The PqsE-RhlR interaction drives virulence phenotypes in P. aeruginosa. Through mutagenesis of the PqsE active site and crystallography, we know that perturbations in the active site can disrupt this interaction, and potentially inhibit virulence. We are interested in developing active site-targeting molecules that allosterically inhibit the PqsE-RhlR interaction, as well as molecules that target the protein-protein interaction interface.

The PqsE-RhlR interaction has been confirmed as a biologically relevant protein-protein interaction in P. aeruginosa. In addition to this important interaction, we determined the PqsE-protein interaction network in the PA14 P. aeruginosa strain. Furthermore, we determined which interactions with PqsE are dependent or independent of intact PqsE catalytic function. We are now interested in validating these additional interactions and determining their potential roles in P. aeruginosa quorum sensing.

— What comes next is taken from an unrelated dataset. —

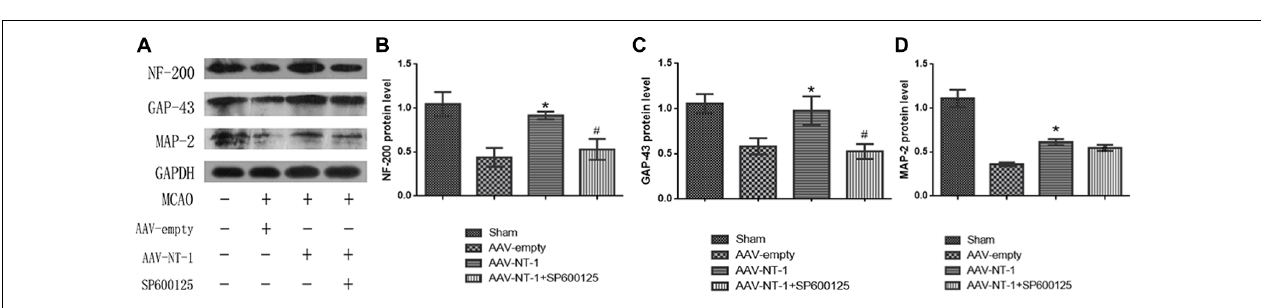
FIGURE 8 | Effects of Netrin-1 overexpression and/or JNK inhibition on the axonal regeneration after the MCAO. (A) The representative images of western-blot analysis for NF-200, GAP-43 and MAP-2. Rats in each group were sacrificed at Day 14 after the MCAO. (B) Western-blot analysis of NF-200 ( n = 3), ∗ p < 0.01, as compared with the AAV-empty group, # p < 0.05, as compared with the AAV-empty group. (C) Western-blot analysis of GAP-43 ( n = 3), ∗ p < 0.05, as compared with the AAV-empty group, # p < 0.01, as compared with the AAV-NT-1 group. (D) Western-blot analysis of MAP-2 ( n = 3), ∗ p < 0.05, as compared with the AAV-empty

PqsE is part of an operon dedicated to the biosynthesis of signaling molecules called quinolones, including the Pseudomonas Quinolone Signal (PQS). However, the deletion of pqsE has no effect on the amount of PQS produced by P. aeruginosa, suggesting that the catalytic function of PqsE in this pathway is redundant. The question still remains: what reactions are catalyzed by PqsE in P. aeruginosa? We seek to determine the range of small molecule substrates and products of PqsE catalytic activity and whether this catalytic role plays any part in decision making by P. aeruginosa.